• **How to complete this task**
With both ends included, transcribe exactly the records below from their first line to the line that contains "Как мне вновь поднять мою тему?".

• **Provided information**
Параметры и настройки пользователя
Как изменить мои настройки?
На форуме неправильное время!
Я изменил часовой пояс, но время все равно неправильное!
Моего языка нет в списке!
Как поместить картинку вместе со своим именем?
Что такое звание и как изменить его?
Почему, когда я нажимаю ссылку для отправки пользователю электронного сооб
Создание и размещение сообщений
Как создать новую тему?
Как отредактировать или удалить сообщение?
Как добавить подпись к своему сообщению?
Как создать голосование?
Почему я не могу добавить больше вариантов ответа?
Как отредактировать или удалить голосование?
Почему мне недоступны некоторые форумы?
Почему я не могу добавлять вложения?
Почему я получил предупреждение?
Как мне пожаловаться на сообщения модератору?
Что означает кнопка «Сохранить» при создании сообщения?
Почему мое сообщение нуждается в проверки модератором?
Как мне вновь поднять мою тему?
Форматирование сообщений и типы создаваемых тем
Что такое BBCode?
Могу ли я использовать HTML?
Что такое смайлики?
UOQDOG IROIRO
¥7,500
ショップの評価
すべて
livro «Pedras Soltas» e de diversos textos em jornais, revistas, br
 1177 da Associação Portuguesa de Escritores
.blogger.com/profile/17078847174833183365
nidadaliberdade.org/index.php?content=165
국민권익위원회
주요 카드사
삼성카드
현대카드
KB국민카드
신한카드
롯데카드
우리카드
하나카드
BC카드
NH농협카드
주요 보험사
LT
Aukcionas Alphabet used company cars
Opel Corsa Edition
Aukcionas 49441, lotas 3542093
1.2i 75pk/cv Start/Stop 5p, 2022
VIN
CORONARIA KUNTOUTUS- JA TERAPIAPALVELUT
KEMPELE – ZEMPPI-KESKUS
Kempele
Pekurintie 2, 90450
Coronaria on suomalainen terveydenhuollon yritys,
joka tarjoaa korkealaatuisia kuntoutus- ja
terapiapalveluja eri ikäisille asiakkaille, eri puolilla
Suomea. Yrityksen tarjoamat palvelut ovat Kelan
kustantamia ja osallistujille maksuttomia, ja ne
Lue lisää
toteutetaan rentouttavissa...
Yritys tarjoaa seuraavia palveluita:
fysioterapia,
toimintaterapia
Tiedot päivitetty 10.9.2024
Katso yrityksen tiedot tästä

• **Solution to this problem**
Параметры и настройки пользователя
Как изменить мои настройки?
На форуме неправильное время!
Я изменил часовой пояс, но время все равно неправильное!
Моего языка нет в списке!
Как поместить картинку вместе со своим именем?
Что такое звание и как изменить его?
Почему, когда я нажимаю ссылку для отправки пользователю электронного сооб
Создание и размещение сообщений
Как создать новую тему?
Как отредактировать или удалить сообщение?
Как добавить подпись к своему сообщению?
Как создать голосование?
Почему я не могу добавить больше вариантов ответа?
Как отредактировать или удалить голосование?
Почему мне недоступны некоторые форумы?
Почему я не могу добавлять вложения?
Почему я получил предупреждение?
Как мне пожаловаться на сообщения модератору?
Что означает кнопка «Сохранить» при создании сообщения?
Почему мое сообщение нуждается в проверки модератором?
Как мне вновь поднять мою тему?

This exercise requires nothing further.